According to New Atlas, the journal Nature has named its ten most influential people in science for 2025, highlighting figures from wildly different fields. The list includes Mengran Du, who discovered a thriving animal ecosystem six miles deep in the ocean, and Susan Monarez, who was fired as CDC director for refusing to compromise scientific standards. It also features Achal Agrawal, who exposed systemic research misconduct in India, and Tony Tyson, who after 30 years saw his Vera Rubin Observatory take its first images. Major breakthroughs include Sarah Tabrizi’s gene therapy that slowed Huntington’s disease progression by 75%, and Luciano Moreira’s “Wolbito” mosquito program in Brazil that cut dengue cases by nearly 90%. The tech world was represented by Liang Wenfeng, whose Chinese startup DeepSeek released the powerful, open-source R1 AI model, challenging US giants.
The human stories behind the headlines
Look, these lists can sometimes feel like a pat on the back for the usual suspects. But this one? It’s fascinating because it’s not just about the biggest discovery, but about the kind of work that defines science right now. It’s about integrity under pressure, like Monarez getting fired or Agrawal risking his career to clean up Indian research. And it’s about sheer, stubborn persistence—Tony Tyson working on a telescope for over three decades, or Precious Matsoso singing Beatles songs to get a global pandemic treaty across the line. That’s the real story here. Science isn’t just data; it’s a deeply human endeavor, full of politics, personality, and sometimes, you just need to sing a little.

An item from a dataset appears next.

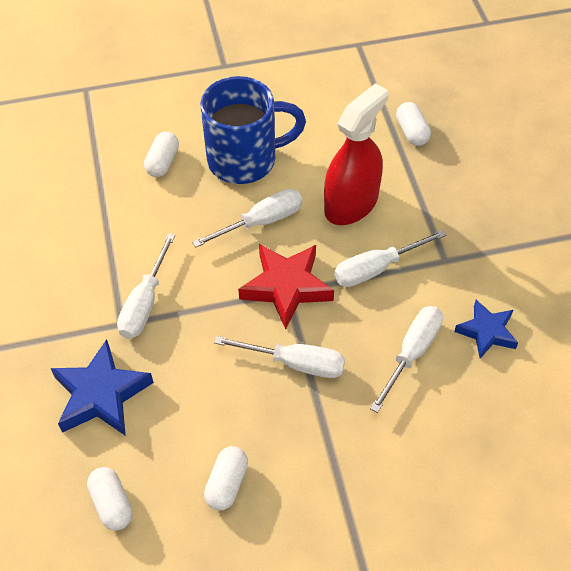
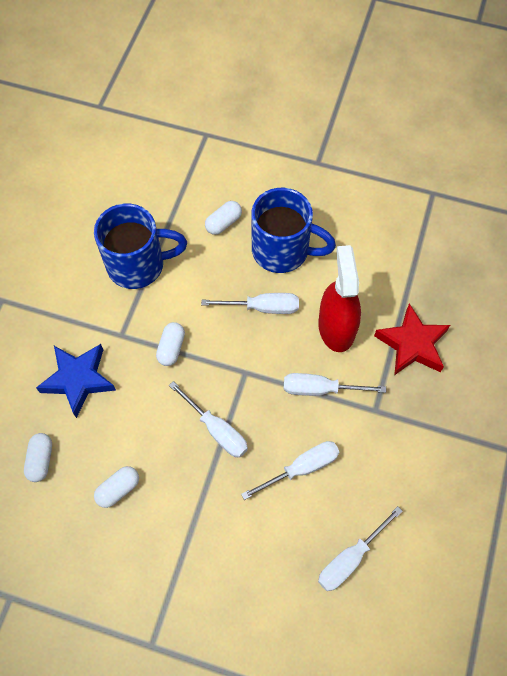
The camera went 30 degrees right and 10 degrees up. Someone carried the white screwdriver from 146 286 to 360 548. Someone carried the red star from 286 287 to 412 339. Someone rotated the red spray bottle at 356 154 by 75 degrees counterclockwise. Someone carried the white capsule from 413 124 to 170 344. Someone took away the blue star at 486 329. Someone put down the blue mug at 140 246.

The AI disruption that wasn’t supposed to happen
Here’s the thing about the DeepSeek story: it breaks the narrative. The dominant idea has been that building frontier AI requires near-infinite capital and a closed, proprietary approach, like OpenAI’s. Then along comes Liang Wenfeng, a former hedge-fund guy who quietly hoarded 10,000 Nvidia GPUs before export controls tightened. He builds DeepSeek and drops the R1 model, a reasoning-focused LLM, as open source. Trained for a fraction of the cost, and released with full technical transparency? That’s a direct challenge to the entire Silicon Valley playbook. It forced a shift. Suddenly, other companies felt pressure to open their models more. And it changed the perception of China’s AI scene from “fast follower” to genuine innovator. It proves that in a capital-intensive field, strategic foresight—like buying GPUs early—can be as valuable as billions in venture funding.
Breakthroughs you can actually measure
Some of these entries are about hope, but others are already showing staggering results. Sarah Tabrizi’s work on Huntington’s is monumental. A 75% reduction in disease progression from a gene therapy? For a fatal, hereditary condition with zero disease-modifying treatments? That’s the kind of result that redefines a field. Similarly, Luciano Moreira’s “Wolbito” project isn’t just a lab experiment. It’s a factory in Curitiba pumping out 80 million mosquito eggs a week, aiming for five billion releases a year. And the data backs it up: a 90% drop in dengue in early deployment cities. That’s public health impact at a scale you rarely see. These aren’t incremental gains; they’re paradigm shifts in how we think about treating genetic diseases and controlling epidemics.
A mixed bag of progress
So what does this list tell us about 2025? Basically, that science is pushing boundaries in every direction—down into the hadal trenches, out into the cosmos with the Vera Rubin Observatory, and into the very code of our biology and technology. But it’s also a reminder of the constant friction. For every triumph like the pandemic treaty, there’s a story of a scientist being fired for upholding standards. For every open-source AI victory, there’s a systemic research integrity scandal. The takeaway isn’t that science is winning or losing. It’s that it’s a messy, human, and incredibly resilient fight for understanding, and these ten people are right in the thick of it.